The Role of Independence and Stationarity in Probabilistic Models of Binary Choice

Michel Regenwetter, Clintin P. Davis-Stober

Research output: Contribution to journalArticlepeer-review


After more then 50 years of probabilistic choice modeling in economics, marketing, political science, psychology, and related disciplines, theoretical and computational advances give scholars access to a sophisticated array of modeling and inference resources. We review some important, but perhaps often overlooked, properties of major classes of probabilistic choice models. For within-respondent applications, we discuss which models require repeated choices by an individual to be independent and response probabilities to be stationary.

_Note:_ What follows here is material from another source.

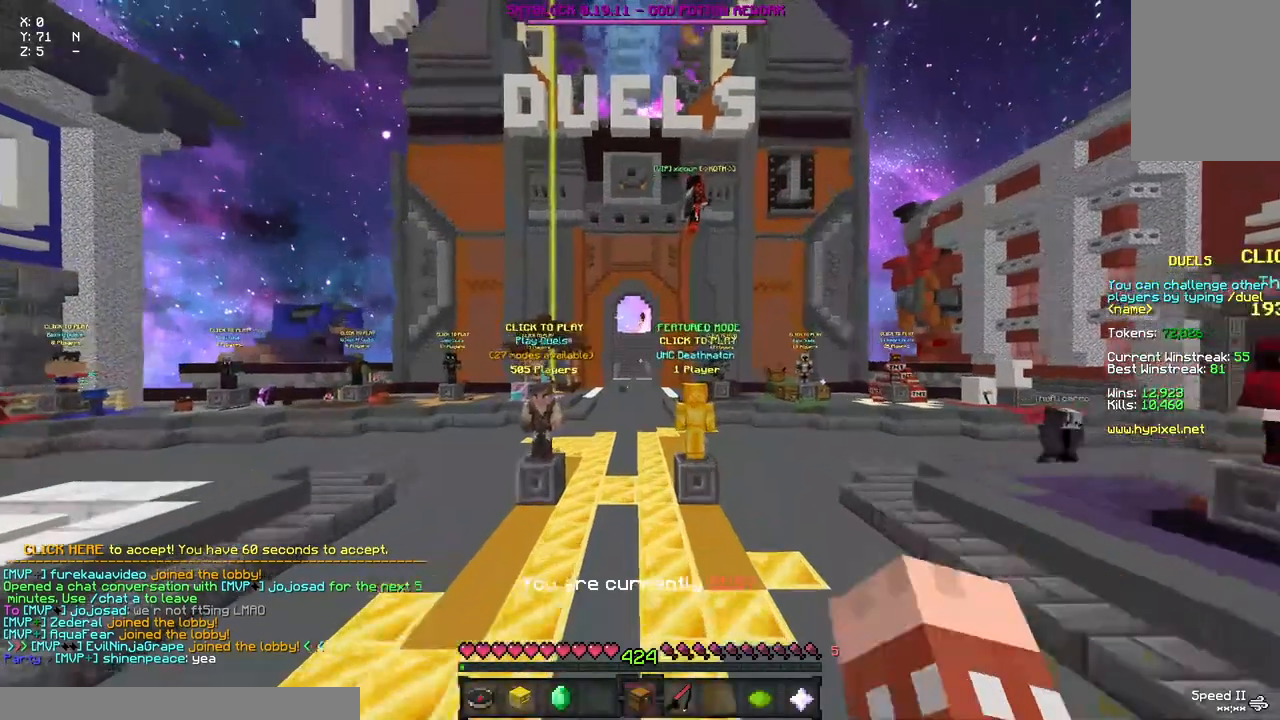
{"keys": ["a", "d", "w"], "mouse": [], "events": [[67, "a", "down"], [117, "d", "down"]]}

We show how some model classes, but not others, are invariant over variable preferences, variable utilities, or variable choice probabilities. These models, but not others, accommodate pooling of responses or averaging of choice proportions within participant when underlying parameters vary across observations. These, but not others, permit pooling/averaging across respondents in the presence of individual differences. We also review the role of independence and stationarity in statistical inference, including for probabilistic choice models that, themselves, do not require those properties.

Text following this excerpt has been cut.